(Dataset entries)
________________

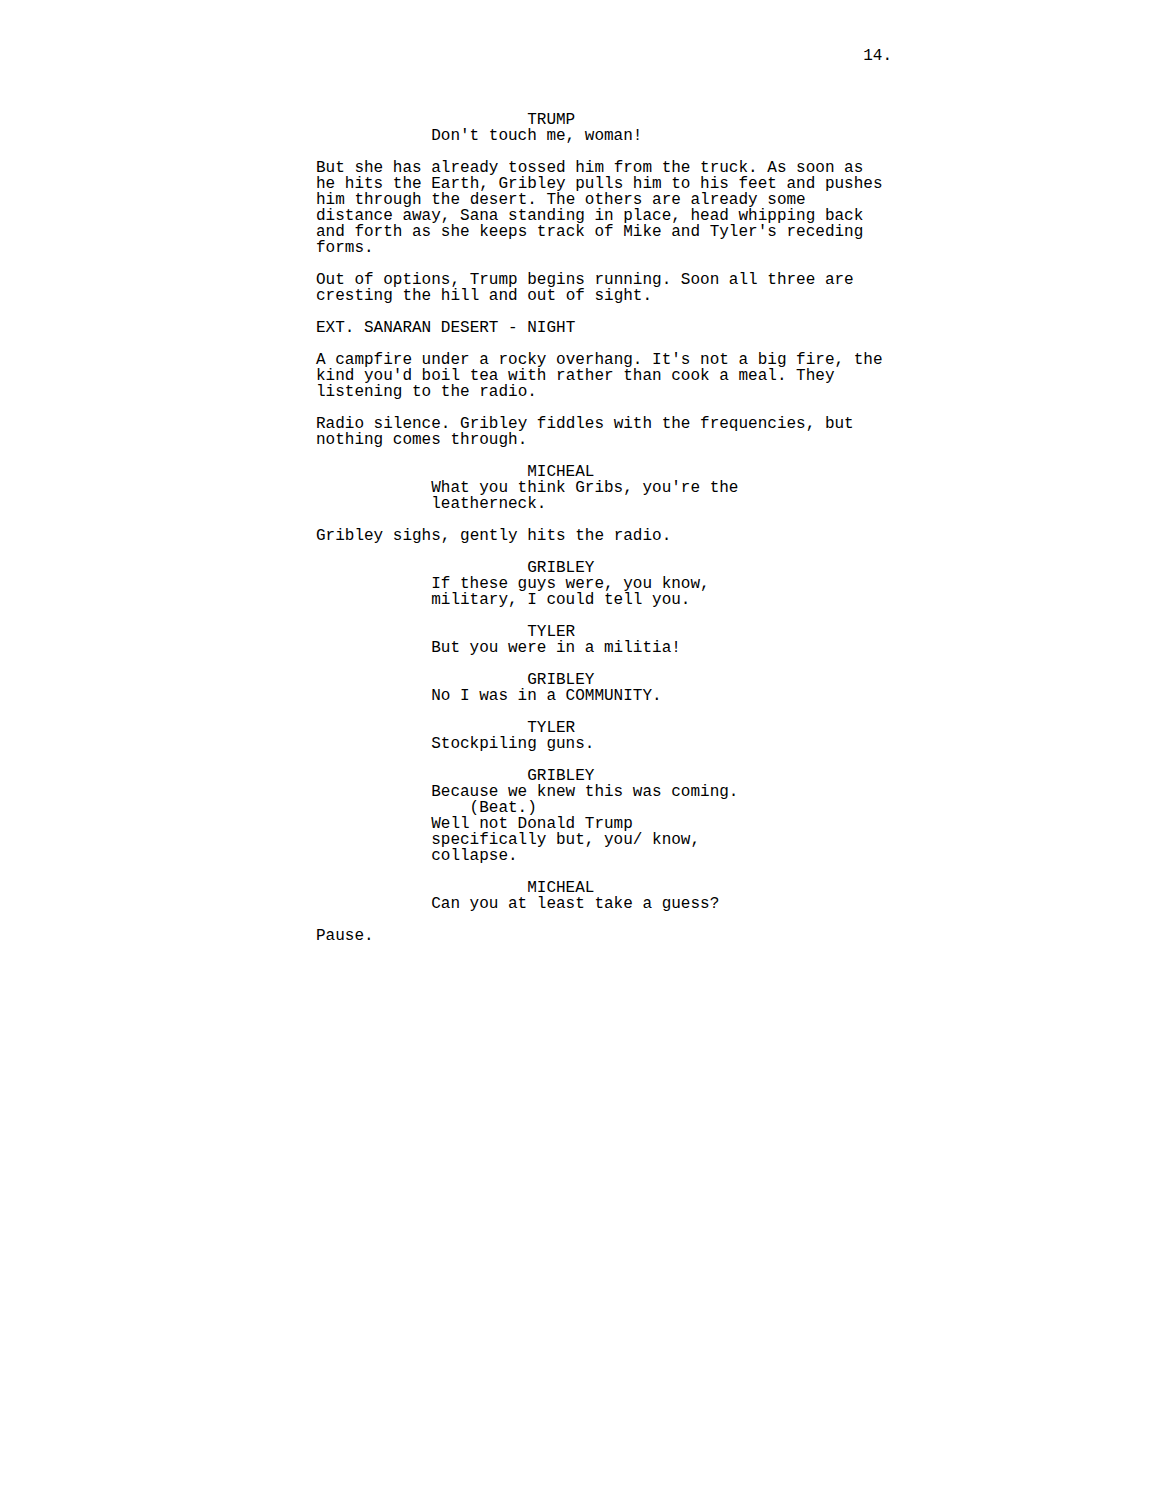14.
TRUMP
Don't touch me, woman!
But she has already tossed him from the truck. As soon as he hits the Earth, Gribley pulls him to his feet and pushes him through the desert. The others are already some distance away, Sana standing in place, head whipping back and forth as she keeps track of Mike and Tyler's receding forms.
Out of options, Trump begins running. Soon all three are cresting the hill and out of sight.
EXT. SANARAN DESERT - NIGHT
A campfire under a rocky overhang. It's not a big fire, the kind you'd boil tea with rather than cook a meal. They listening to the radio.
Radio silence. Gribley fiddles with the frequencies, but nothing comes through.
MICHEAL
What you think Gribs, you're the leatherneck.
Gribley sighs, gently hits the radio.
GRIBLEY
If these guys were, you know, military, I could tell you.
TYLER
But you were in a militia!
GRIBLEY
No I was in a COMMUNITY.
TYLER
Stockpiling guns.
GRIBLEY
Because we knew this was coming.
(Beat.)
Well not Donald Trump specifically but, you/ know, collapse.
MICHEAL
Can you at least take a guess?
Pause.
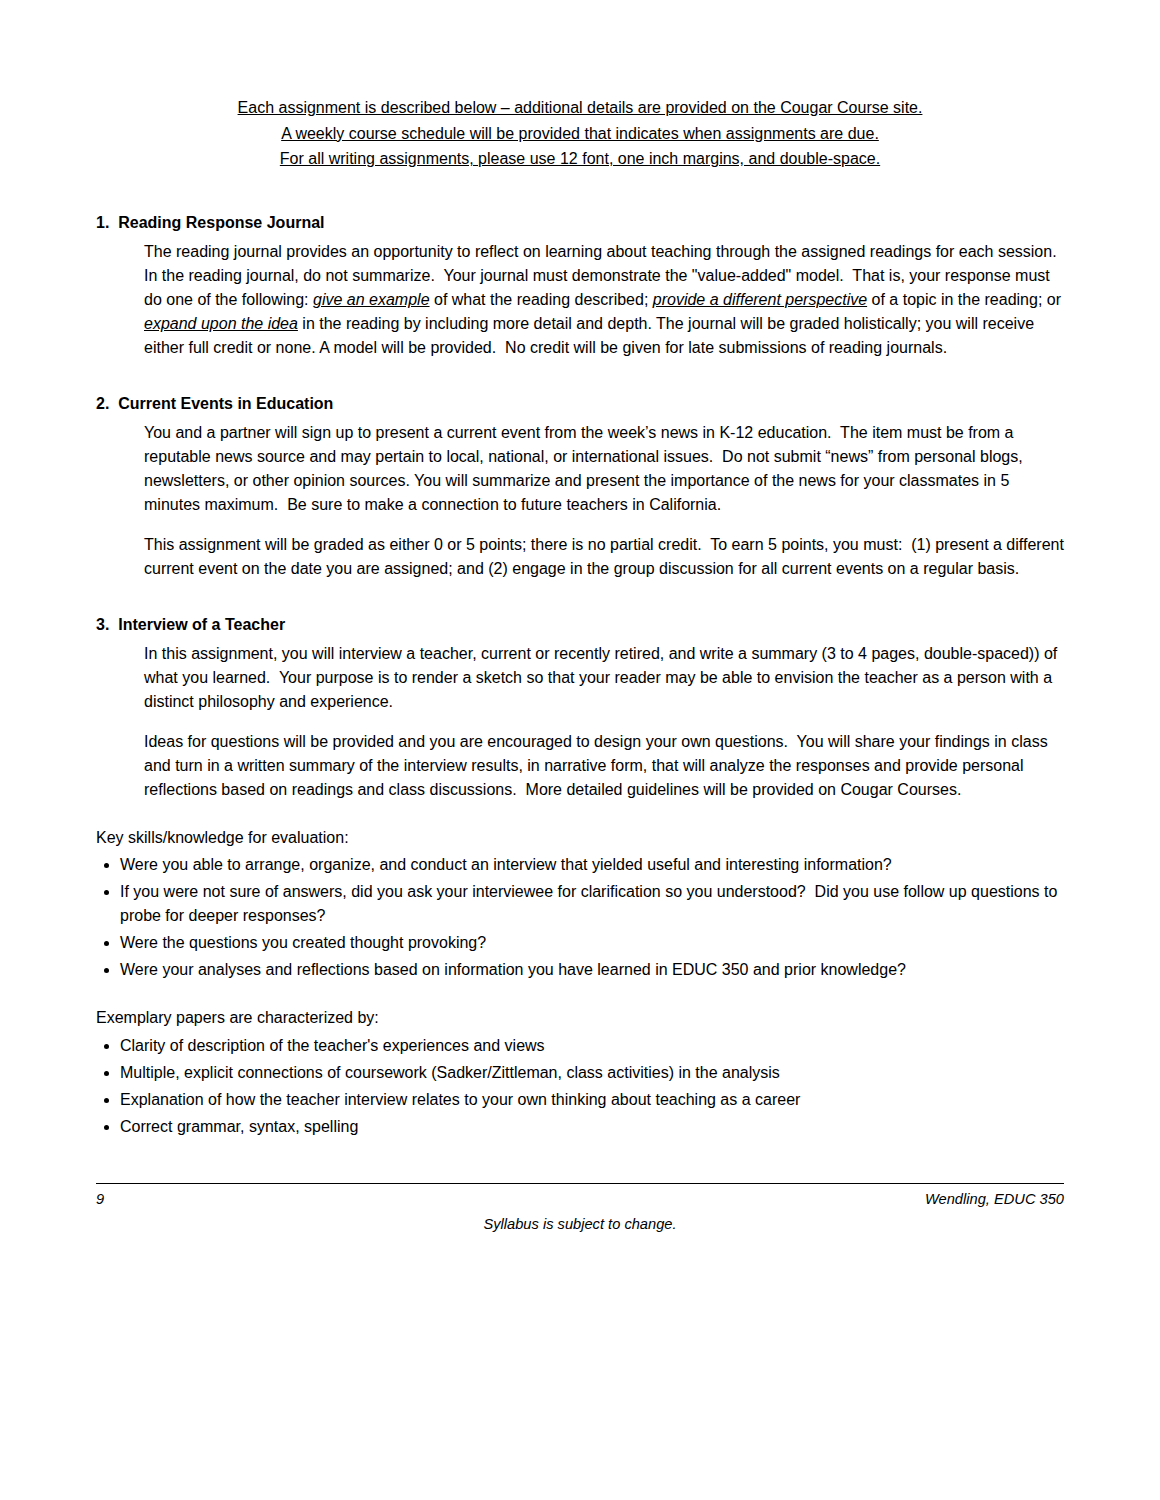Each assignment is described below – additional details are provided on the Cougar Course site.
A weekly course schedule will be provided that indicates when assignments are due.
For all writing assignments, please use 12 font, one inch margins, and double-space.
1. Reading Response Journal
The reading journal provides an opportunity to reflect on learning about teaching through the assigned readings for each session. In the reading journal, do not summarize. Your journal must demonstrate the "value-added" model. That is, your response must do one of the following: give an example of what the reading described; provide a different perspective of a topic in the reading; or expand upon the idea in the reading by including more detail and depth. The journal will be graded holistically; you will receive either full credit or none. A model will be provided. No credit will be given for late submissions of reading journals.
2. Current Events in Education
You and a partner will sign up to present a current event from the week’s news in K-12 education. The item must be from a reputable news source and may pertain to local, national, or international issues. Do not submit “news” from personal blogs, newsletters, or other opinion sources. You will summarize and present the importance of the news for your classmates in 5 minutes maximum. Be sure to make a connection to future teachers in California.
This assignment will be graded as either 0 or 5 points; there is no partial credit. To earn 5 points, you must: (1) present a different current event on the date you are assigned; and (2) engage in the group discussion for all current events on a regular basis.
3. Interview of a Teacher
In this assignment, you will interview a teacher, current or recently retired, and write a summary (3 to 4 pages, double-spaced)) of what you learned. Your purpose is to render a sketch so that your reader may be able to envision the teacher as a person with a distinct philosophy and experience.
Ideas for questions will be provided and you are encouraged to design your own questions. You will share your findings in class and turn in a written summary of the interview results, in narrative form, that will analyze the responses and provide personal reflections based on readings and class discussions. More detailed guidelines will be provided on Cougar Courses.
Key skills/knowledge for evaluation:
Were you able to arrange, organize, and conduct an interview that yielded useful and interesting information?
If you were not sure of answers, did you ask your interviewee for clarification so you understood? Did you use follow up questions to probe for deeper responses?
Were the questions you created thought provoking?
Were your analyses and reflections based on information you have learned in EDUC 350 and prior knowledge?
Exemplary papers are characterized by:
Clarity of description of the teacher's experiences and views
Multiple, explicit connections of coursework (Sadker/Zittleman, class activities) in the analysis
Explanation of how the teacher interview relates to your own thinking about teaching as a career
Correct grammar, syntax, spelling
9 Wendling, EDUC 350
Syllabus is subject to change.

________________

REQUIRED WORK: What you return must match each record exactly and contain no images.

TASK RESPONSE:
14.
TRUMP
Don't touch me, woman!
But she has already tossed him from the truck. As soon as he hits the Earth, Gribley pulls him to his feet and pushes him through the desert. The others are already some distance away, Sana standing in place, head whipping back and forth as she keeps track of Mike and Tyler's receding forms.
Out of options, Trump begins running. Soon all three are cresting the hill and out of sight.
EXT. SANARAN DESERT - NIGHT
A campfire under a rocky overhang. It's not a big fire, the kind you'd boil tea with rather than cook a meal. They listening to the radio.
Radio silence. Gribley fiddles with the frequencies, but nothing comes through.
MICHEAL
What you think Gribs, you're the leatherneck.
Gribley sighs, gently hits the radio.
GRIBLEY
If these guys were, you know, military, I could tell you.
TYLER
But you were in a militia!
GRIBLEY
No I was in a COMMUNITY.
TYLER
Stockpiling guns.
GRIBLEY
Because we knew this was coming.
(Beat.)
Well not Donald Trump specifically but, you/ know, collapse.
MICHEAL
Can you at least take a guess?
Pause.
Each assignment is described below – additional details are provided on the Cougar Course site.
A weekly course schedule will be provided that indicates when assignments are due.
For all writing assignments, please use 12 font, one inch margins, and double-space.
1. Reading Response Journal
The reading journal provides an opportunity to reflect on learning about teaching through the assigned readings for each session. In the reading journal, do not summarize. Your journal must demonstrate the "value-added" model. That is, your response must do one of the following: give an example of what the reading described; provide a different perspective of a topic in the reading; or expand upon the idea in the reading by including more detail and depth. The journal will be graded holistically; you will receive either full credit or none. A model will be provided. No credit will be given for late submissions of reading journals.
2. Current Events in Education
You and a partner will sign up to present a current event from the week’s news in K-12 education. The item must be from a reputable news source and may pertain to local, national, or international issues. Do not submit “news” from personal blogs, newsletters, or other opinion sources. You will summarize and present the importance of the news for your classmates in 5 minutes maximum. Be sure to make a connection to future teachers in California.
This assignment will be graded as either 0 or 5 points; there is no partial credit. To earn 5 points, you must: (1) present a different current event on the date you are assigned; and (2) engage in the group discussion for all current events on a regular basis.
3. Interview of a Teacher
In this assignment, you will interview a teacher, current or recently retired, and write a summary (3 to 4 pages, double-spaced)) of what you learned. Your purpose is to render a sketch so that your reader may be able to envision the teacher as a person with a distinct philosophy and experience.
Ideas for questions will be provided and you are encouraged to design your own questions. You will share your findings in class and turn in a written summary of the interview results, in narrative form, that will analyze the responses and provide personal reflections based on readings and class discussions. More detailed guidelines will be provided on Cougar Courses.
Key skills/knowledge for evaluation:
Were you able to arrange, organize, and conduct an interview that yielded useful and interesting information?
If you were not sure of answers, did you ask your interviewee for clarification so you understood? Did you use follow up questions to probe for deeper responses?
Were the questions you created thought provoking?
Were your analyses and reflections based on information you have learned in EDUC 350 and prior knowledge?
Exemplary papers are characterized by:
Clarity of description of the teacher's experiences and views
Multiple, explicit connections of coursework (Sadker/Zittleman, class activities) in the analysis
Explanation of how the teacher interview relates to your own thinking about teaching as a career
Correct grammar, syntax, spelling
9 Wendling, EDUC 350
Syllabus is subject to change.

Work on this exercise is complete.